Page MenuHomePhabricator

Create Code Repo and Structure
Closed, ResolvedPublic5 Estimated Story Points

Description

User Story
As a platform engineer, I need to create a new repo and structure to store the code for this use case and future use cases

A broader discussion on how to organise and share airflow DAGs at WMF is happening at https://phabricator.wikimedia.org/T290664.

The goal of 292743 is to define some structure for *development* DAGs. Those are not yet part of the Foundation's wide production deployments, and are rather targeting the PET owned an-airflow1003 instance.

Success Criteria
  • New repo with well structured folders and clear layout
References

The repo structure is inspired by

WIP

Details

Due Date
Nov 9 2021, 5:00 AM

Event Timeline

lbowmaker set Due Date to Nov 9 2021, 5:00 AM.
lbowmaker set the point value for this task to 5.

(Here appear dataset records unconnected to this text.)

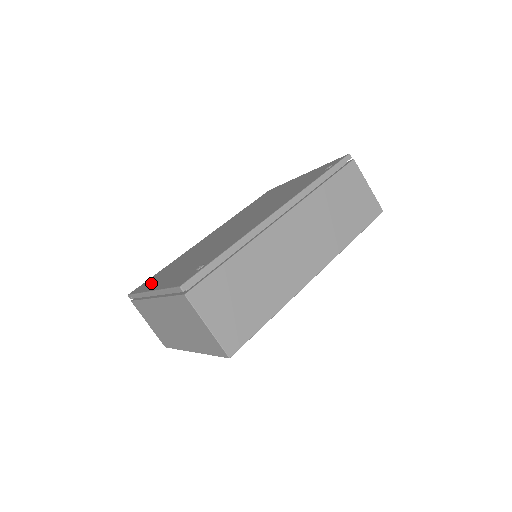
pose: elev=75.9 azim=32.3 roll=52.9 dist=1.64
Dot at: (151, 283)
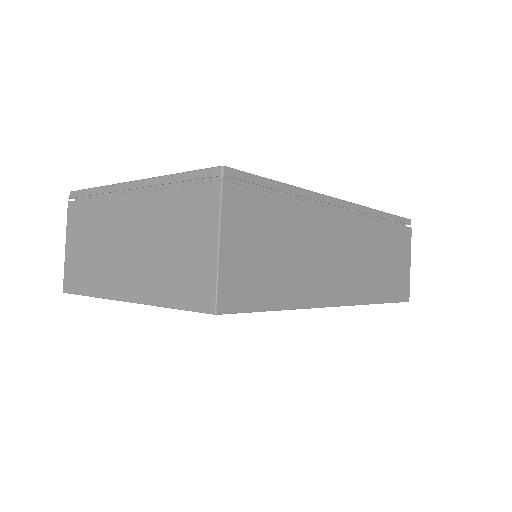
Dot at: occluded
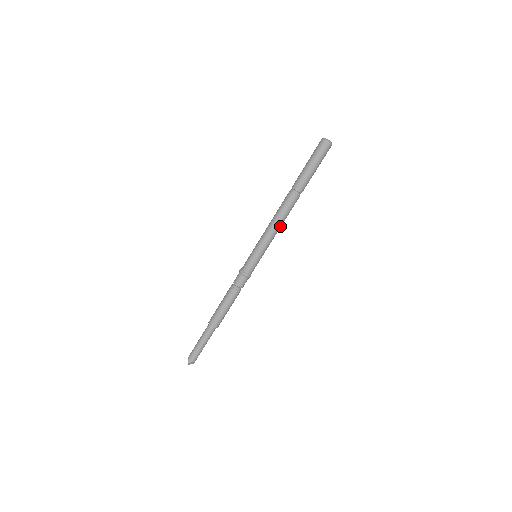
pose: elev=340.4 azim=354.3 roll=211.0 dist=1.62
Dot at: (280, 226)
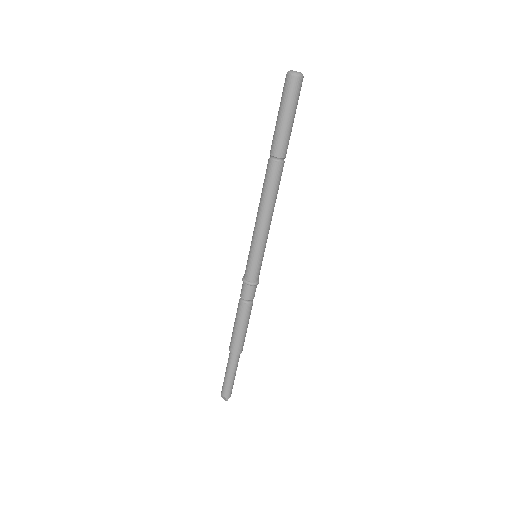
Dot at: (273, 208)
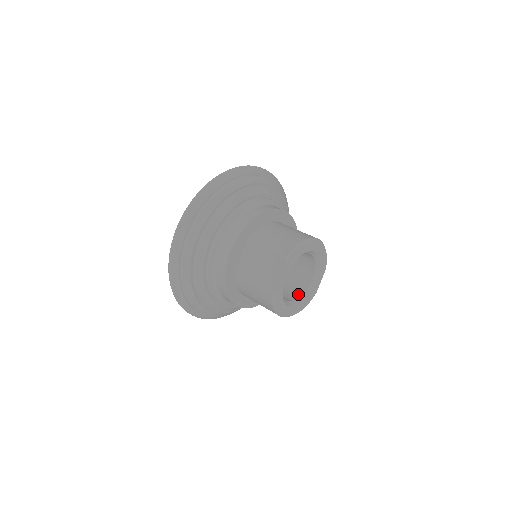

Let's say a dataset producer only cares about image recs and has no involvement in similar users.

Do they have to clone/fork the project, make their change to image recs (not touch similar users code), push their changes back. Am I understanding that correctly?

Do they have to clone/fork the project, make their change to image recs (not touch similar users code), push their changes back. Am I understanding that correctly?

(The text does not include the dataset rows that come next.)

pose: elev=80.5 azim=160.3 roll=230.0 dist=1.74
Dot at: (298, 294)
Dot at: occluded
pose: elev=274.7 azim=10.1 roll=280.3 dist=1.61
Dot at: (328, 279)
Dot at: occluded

That's correct. With the proposed approach, any change to the Image Matching data pipeline (airflow DAG, pyspark transformations, pinning versions for new algo releases) would require opening a PR against this code base. This would not touch similarusers or other projects in the repo.

Adding some comments from the grooming session today:

  • 1 repo with folders for each 'project' (similar users, image recs, etc)
  • platform-airflow-dags repo is for data pipeline code - not application code
  • Application code lives and is owned in the repo by the team who created it. In the instance of image recs - code is packaged by research, lives in their repo and is published as a package. Airflow dags install the package as dependency
  • If application code owners want to make a change, they do it in their repo, publish a new version and then Platform Eng updates DAG dependencies/config in the data pipeline repo

Hi @lbowmaker and @gmodena :]

I wanted to comment on this task, to better understand your Airflow needs and make sure that we do not repeat any work regarding Airflow jobs. I read in the task description that:

The goal of 292743 is to define some structure for *development* DAGs. Those are not yet part of the Foundation's wide production deployments, and are rather targeting the PET owned an-airflow1003 instance.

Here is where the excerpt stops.